Peng Liyong, Quan Haiyan
Department of Communication Engineering, Faculty of Information Engineering and Automation, Kunming University of Science and Technology, Kunming 650500, P. R. China.
Sheng Wu Yi Xue Gong Cheng Xue Za Zhi. 2024 Oct 25;41(5):977-985. doi: 10.7507/1001-5515.202310016.

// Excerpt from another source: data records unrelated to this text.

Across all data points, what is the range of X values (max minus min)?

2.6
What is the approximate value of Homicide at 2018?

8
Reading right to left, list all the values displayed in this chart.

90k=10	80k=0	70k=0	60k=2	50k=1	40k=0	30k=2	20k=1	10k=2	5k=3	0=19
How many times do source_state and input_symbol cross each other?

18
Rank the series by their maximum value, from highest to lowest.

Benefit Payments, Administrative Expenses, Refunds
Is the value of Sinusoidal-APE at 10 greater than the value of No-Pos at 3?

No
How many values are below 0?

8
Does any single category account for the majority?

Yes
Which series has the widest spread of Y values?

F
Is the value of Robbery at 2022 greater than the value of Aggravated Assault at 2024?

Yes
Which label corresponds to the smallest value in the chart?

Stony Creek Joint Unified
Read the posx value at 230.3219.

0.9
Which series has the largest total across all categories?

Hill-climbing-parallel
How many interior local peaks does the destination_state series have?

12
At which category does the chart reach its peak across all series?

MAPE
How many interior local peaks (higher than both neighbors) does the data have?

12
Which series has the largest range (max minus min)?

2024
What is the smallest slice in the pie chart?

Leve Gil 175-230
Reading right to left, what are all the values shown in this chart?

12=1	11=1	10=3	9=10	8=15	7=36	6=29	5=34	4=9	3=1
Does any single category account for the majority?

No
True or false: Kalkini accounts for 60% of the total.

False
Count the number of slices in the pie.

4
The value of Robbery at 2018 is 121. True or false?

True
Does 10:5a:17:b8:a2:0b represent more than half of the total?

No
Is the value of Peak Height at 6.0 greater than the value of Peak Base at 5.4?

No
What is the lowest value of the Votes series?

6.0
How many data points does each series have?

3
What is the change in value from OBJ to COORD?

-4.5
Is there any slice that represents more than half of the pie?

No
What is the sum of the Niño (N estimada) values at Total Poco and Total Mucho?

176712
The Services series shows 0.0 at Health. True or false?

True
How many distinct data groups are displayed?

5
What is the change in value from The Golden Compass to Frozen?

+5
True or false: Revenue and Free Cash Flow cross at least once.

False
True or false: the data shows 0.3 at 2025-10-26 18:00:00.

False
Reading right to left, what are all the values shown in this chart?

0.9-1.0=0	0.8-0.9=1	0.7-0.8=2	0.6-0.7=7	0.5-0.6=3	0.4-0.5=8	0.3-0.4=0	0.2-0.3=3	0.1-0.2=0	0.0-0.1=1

Cardiovascular disease (CVD) is one of the leading causes of death worldwide. Heart sound classification plays a key role in the early detection of CVD. The difference between normal and abnormal heart sounds is not obvious. In this paper, in order to improve the accuracy of the heart sound classification model, we propose a heart sound feature extraction method based on bispectral analysis and combine it with convolutional neural network (CNN) to classify heart sounds. The model can effectively suppress Gaussian noise by using bispectral analysis and can effectively extract the features of heart sound signals without relying on the accurate segmentation of heart sound signals. At the same time, the model combines with the strong classification performance of convolutional neural network and finally achieves the accurate classification of heart sound. According to the experimental results, the proposed algorithm achieves 0.910, 0.884 and 0.940 in terms of accuracy, sensitivity and specificity under the same data and experimental conditions, respectively. Compared with other heart sound classification algorithms, the proposed algorithm shows a significant improvement and strong robustness and generalization ability, so it is expected to be applied to the auxiliary detection of congenital heart disease.
心血管疾病(CVD)是全球主要死因之一。心音分类在心血管疾病的早期检测中起着关键作用。正常心音与异常心音之间的差异并不明显。本文为提高心音分类模型的准确性,提出一种基于双谱分析的心音特征提取方法,并将其与卷积神经网络(CNN)相结合用于心音分类。该模型利用双谱分析可有效抑制高斯噪声,且无需依赖心音信号的精确分割就能有效提取心音信号特征。同时,该模型结合卷积神经网络强大的分类性能,最终实现心音的准确分类。根据实验结果,在相同数据和实验条件下,所提算法在准确率、灵敏度和特异性方面分别达到了0.910、0.884和0.940。与其他心音分类算法相比,所提算法有显著提升,具有很强的鲁棒性和泛化能力,有望应用于先天性心脏病的辅助检测。